O sábado foi de sol em Salvador. Aquele azul característico – único, ímpar, que parece que vai se desprender da amplidão, despejar-se sobre a cidade – prevaleceu. No mar do Porto da Barra, as águas balançavam, dóceis, e as embarcações miúdas – barcos de pesca, lanchas – deslizavam suavemente. À distância apenas se intuía o marulhar – preguiçoso, tranquilo, manso – típico da calmaria. Dançando, as ondas brilhavam, radiosas.
Havia agitação era na calçada: banhistas, turistas, ambulantes, baianas de acarajé, atletas, garçons, moradores, todo mundo se misturava, pra lá e pra cá, numa ebulição que desaparecera com a pandemia. Nos bares e restaurantes, a gente abancava-se, lotando mesas, aguardando as moquecas, bebendo cerveja, conversando com descontração. Típico dia da primavera, até do verão, apesar da teimosia do inverno, que insiste em não findar.
Sentindo o sol, ardente, na pele, o vento úmido no rosto, ouvindo o murmúrio das ondas, exercitando os músculo numa caminhada aprazível senti – subitamente – uma sensação indescritível. Era como estar nascendo de novo. Fazia tempo que não andava por ali: apreensivo, circulara pelo calçadão no começo da pandemia, temendo a contaminação, desolado com a desolação.
Pois, no sábado, estava novamente ali, começando um flerte com a rotina pós-pandemia, com suas sensações particulares. É, de fato, como nascer de novo. O sol, o mar, o vento, os sons, tudo recendia a vida. Diria até que experimentava um otimismo discreto, de quem ainda é acossado por algumas apreensões, mas que se sente vivo. Em torno, a vida transbordava, caudalosa, aos borbotões. Bom reatar os laços com o que a rotina tem de bom.
Por um instante – um momento efêmero – vieram as recordações do isolamento, do medo, do luto, da apreensão, das incertezas, de tudo o que prevaleceu no período mais duro da pandemia.

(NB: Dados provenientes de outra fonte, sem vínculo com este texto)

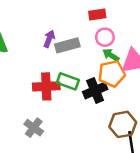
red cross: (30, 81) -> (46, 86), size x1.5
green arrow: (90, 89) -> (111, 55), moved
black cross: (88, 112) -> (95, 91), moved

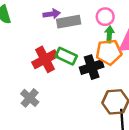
purple arrow: (49, 39) -> (52, 14), turned 56
green arrow: (111, 55) -> (109, 34), turned 56
red cross: (46, 86) -> (45, 59), turned -30

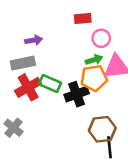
pink circle: (105, 17) -> (101, 38), moved
gray rectangle: (69, 22) -> (23, 63), moved
green arrow: (109, 34) -> (94, 60), turned 70

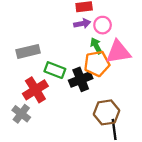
purple arrow: (34, 40) -> (82, 24), moved
green arrow: (94, 60) -> (96, 46), turned -98
red cross: (28, 87) -> (35, 90), moved

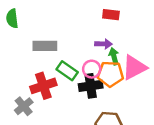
purple arrow: (82, 24) -> (103, 44), moved
pink circle: (103, 25) -> (92, 69), moved
pink triangle: (118, 52) -> (134, 67), turned -32

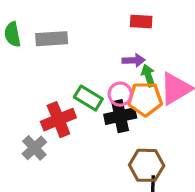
gray rectangle: (45, 46) -> (52, 39), moved

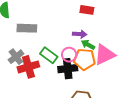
gray rectangle: (52, 39) -> (27, 28), moved
green arrow: (148, 76) -> (88, 45), turned -48
gray cross: (34, 148) -> (16, 57), moved

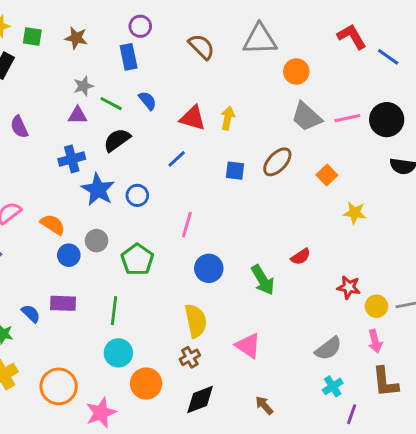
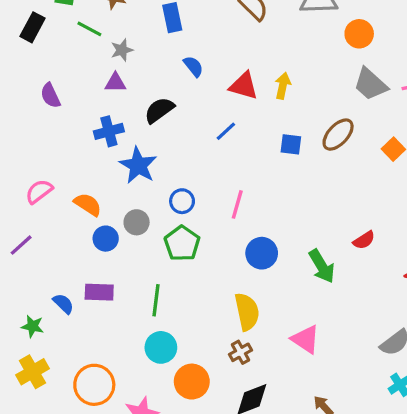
green line: (111, 104) -> (89, 29), moved
blue circle: (137, 195) -> (182, 201), moved

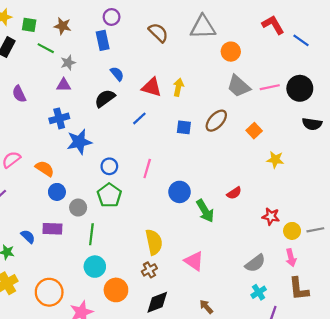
black semicircle: (159, 110) -> (105, 98), moved
blue star: (138, 165) -> (79, 142), turned 30
gray circle: (137, 222) -> (78, 208), moved
blue circle: (262, 253) -> (179, 192), moved

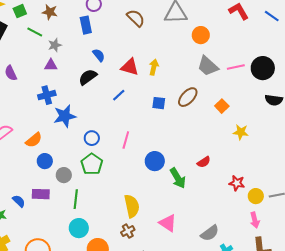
green square: (29, 25) -> (20, 11), turned -32
blue line: (301, 40) -> (272, 16), moved
orange semicircle: (45, 169) -> (34, 140), turned 108
gray semicircle: (255, 263) -> (210, 233), moved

Mas as sensações agradáveis começam a se sobrepor, irreprimíveis. Há, no horizonte, a perspectiva da retomada da vida em sua plenitude. A energia da morte ainda está aí, no ar, mas uma discreta confiança empurra-a para as sarjetas de onde eclodiu anos atrás.

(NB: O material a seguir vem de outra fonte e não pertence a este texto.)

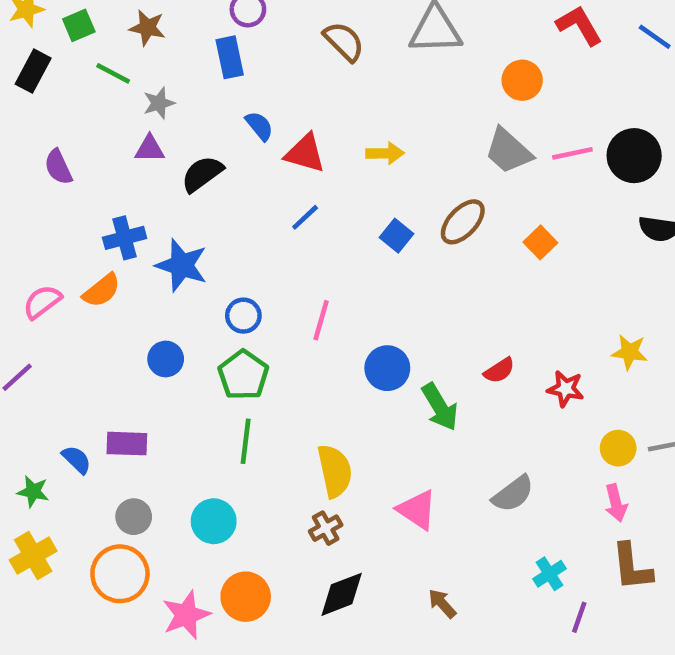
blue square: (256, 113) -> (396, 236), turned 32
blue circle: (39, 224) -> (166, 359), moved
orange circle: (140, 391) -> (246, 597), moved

Muitos relacionam o “nascer de novo” com experiências traumáticas, de risco de morte. No entanto, há o reverso, a doce e contínua sensação de que se está nascendo porque se retomam hábitos agradáveis, reveem-se pessoas, descobre-se, novamente, com alegria quase infantil, aquilo que se dissipara na memória. Foi o que experimentei no sábado. Já vinha sentindo antes, aqui ou ali, de maneira fugaz.
Mas, no sábado, no Porto da Barra, a vida pulsou mais forte, renovada, renovando-se.